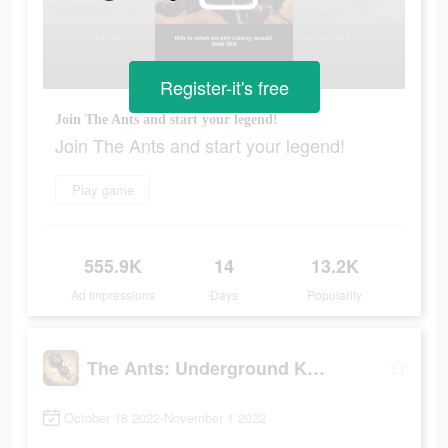
Register-it's free
Join The Ants and start your legend!
Join The Ants and start your legend!
Play game
555.9K
14
13.2K
Ad Impressions
Days
Popularity
The Ants: Underground Kingdom
October 18 2022-November 1 2022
+-------+
- **WORK ITEM**:
What is needed here is an exact copy of all the entries, without the pictures.

- **RESULT OF THE TASK**:
Register-it's free
Join The Ants and start your legend!
Join The Ants and start your legend!
Play game
555.9K
14
13.2K
Ad Impressions
Days
Popularity
The Ants: Underground Kingdom
October 18 2022-November 1 2022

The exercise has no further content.